A trio of new multi million dollar resorts are on the horizon this year, with features including a gondola ride, luxury shopping centre and even a scale version of the Eiffel Tower.
While they got the predicted drop wrong, analysts are saying that the long term viability of Macau is set in concrete, with the recovery set to take time.
To give you an idea of the scale, Bloomberg reports the $30 billion industry is the source of about 80 percent of the former Portuguese colony’s tax revenue.
Has the US adopted an Aussie gambling policy?
In Australia, we’ve been able to set voluntary limits on how much we spend in poker machines for some time.
Now, despite heavy opposition from the US gambling lobby, Massachusetts is set to become the first state in America to launch a system allowing slot players to limit their bets.
As in Australia, the Americans hope the system will reduce the number of casual players from descending into addictions.
Massachusetts Council on Compulsive Gambling boss Marlene Warner said it was “truly a prevention tool”.
“We want people to keep gambling in a way that’s healthy and safe for them, so that it doesn’t rise to that problematic level.”
The Americans are calling it the “Play My Way” system and are first rolling it out at a slots parlour in a harness racing track in a place called Plainville.
It’s expected to be rolled out early this month.
Depending on success, it could be extended to further casinos in the state and it is hoped that other states would catch on.
Casino operators had initially argued the system had not been effective in countries like Australia.
Since December last year, all of Victoria’s poker machines have offered users a “precommitment” option, allowing them to use cards to set their limits on how much they are happy to spend.
But it has been criticised, because problem gamblers can simply remove the cards once they have hit their limits.
We call it “YourPlay”, but the $197 million program has seen just 8000 people sign up to it in its first six months.
The system is installed on every poker machine in the state and tracks usage across all venues, meaning people using the card can’t venue jump to outlay more cash.
Victorians lost $2.5 billion on poker machines last financial year.

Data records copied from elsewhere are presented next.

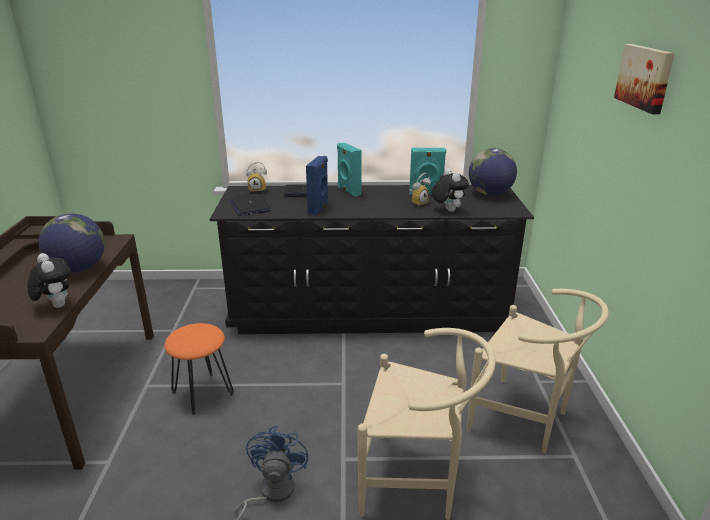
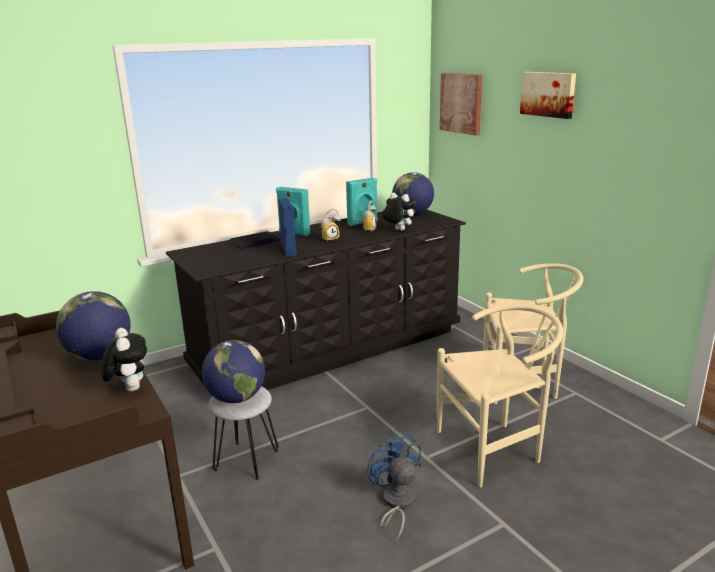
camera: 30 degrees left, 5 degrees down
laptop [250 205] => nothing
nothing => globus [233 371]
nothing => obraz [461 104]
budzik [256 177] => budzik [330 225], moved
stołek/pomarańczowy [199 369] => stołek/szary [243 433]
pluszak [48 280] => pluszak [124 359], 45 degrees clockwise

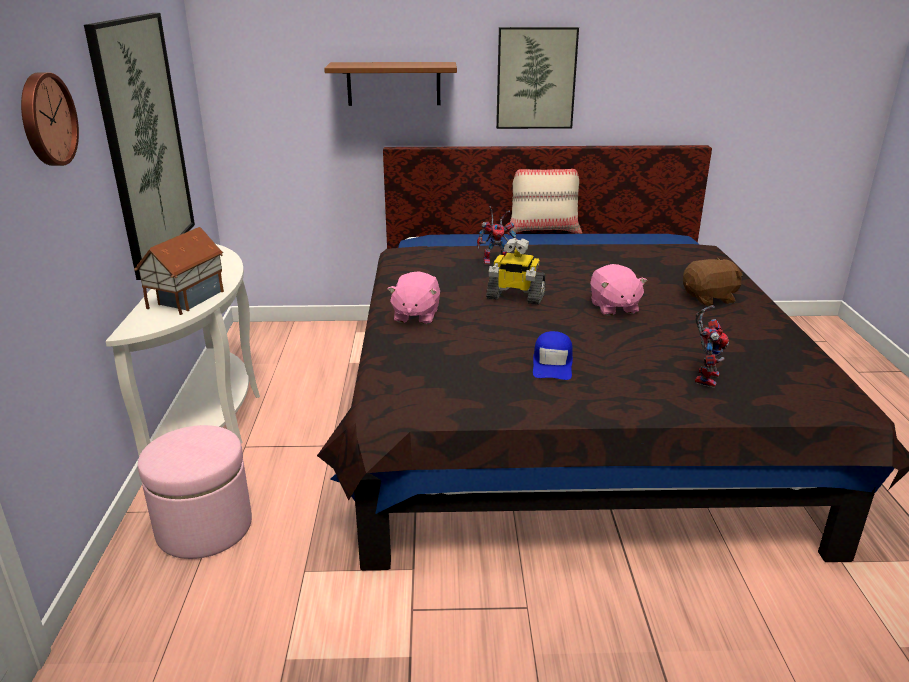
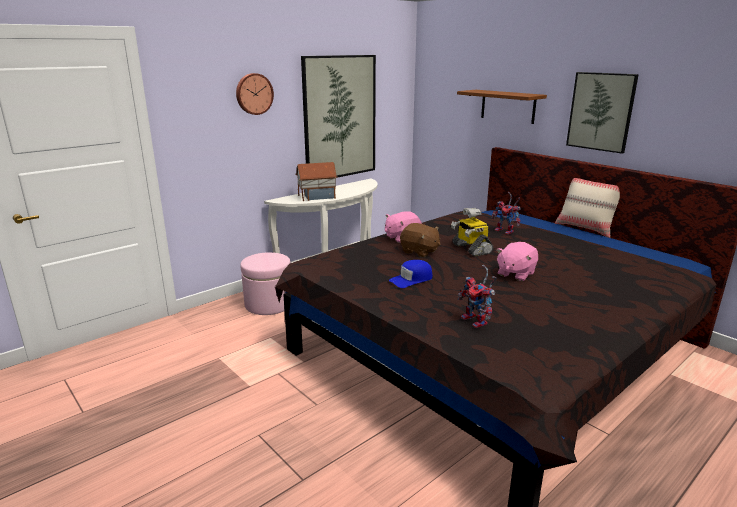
camera: 50 degrees right, 5 degrees down
pluszak/brązowy [712 282] => pluszak/brązowy [420 240], moved
robot zabawkowy [712 346] => robot zabawkowy [477 296], 75 degrees clockwise

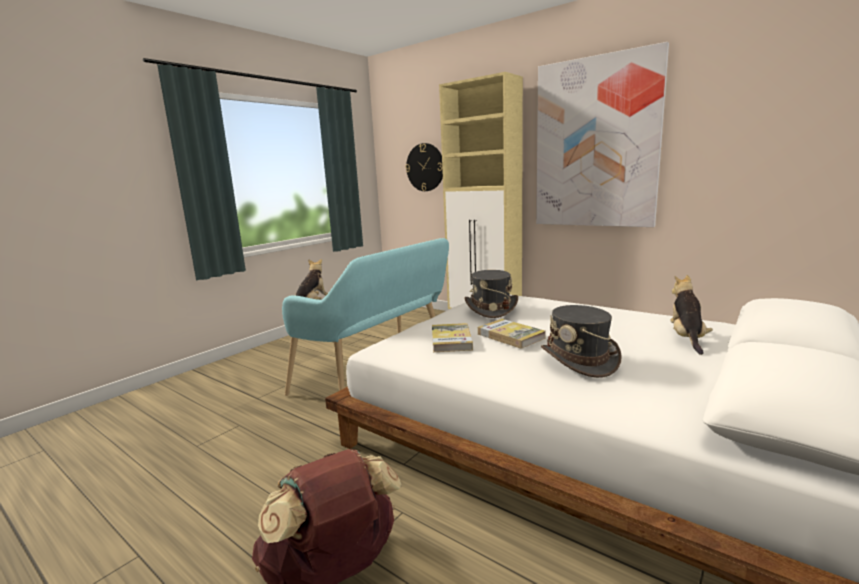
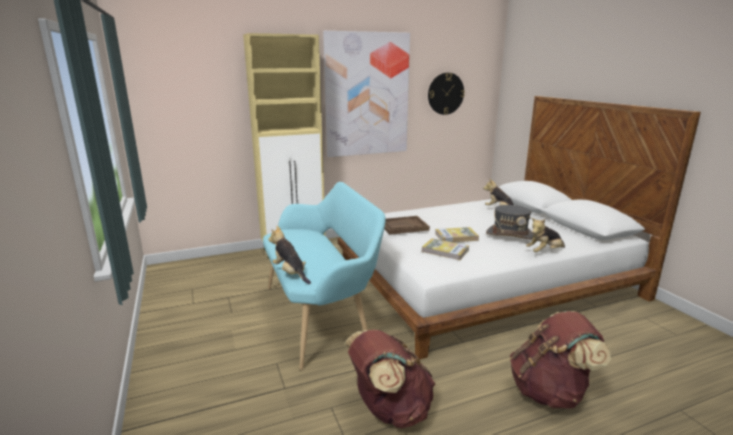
camera: 60 degrees left, 5 degrees up
nothing => plecak/brązowy [390 378]
nothing => pluszak [545 235]
zegar ścienny [424 167] => zegar ścienny [446 94], moved
kapelusz/szary [491 294] => taca/brązowy [407 225]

Minister for Gaming and Liquor Regulation Jane Garrett said in the scheme’s first six months more than 2.5 million responsible gambling messages had been delivered during 818,000 pokies sessions.
She said more than 1730 users had set personalised messages to be displayed to them when they approach their playing limit.
“This is the first scheme of its kind and it’s great to see thousands of Victorians are signing up,” Ms Garrett said.
“This is not a magic bullet.
“The scheme is simply designed to help people track and limit how much they spend.
“It’s about giving people more control.”
American Gaming Association spokesman Christopher Moyer said: “Any responsible gaming tool should be targeted to assist the small minority of players that may confront irresponsible play without harming the entertainment experience for nearly all players who enjoy our entertainment experience responsibly.”
“We’re optimistic this tool will help to achieve this goal.”
Warner said “Play My Way” was voluntary.
“Gamblers would never be cut off from betting,” she said.
“By enrolling, they simply receive regular, on screen notifications as they approach or reach their limit.
“They also can change their betting ceiling or un enroll at any time.
“It’s just a tool to make that person aware of what’s happening and the decisions they’re making.”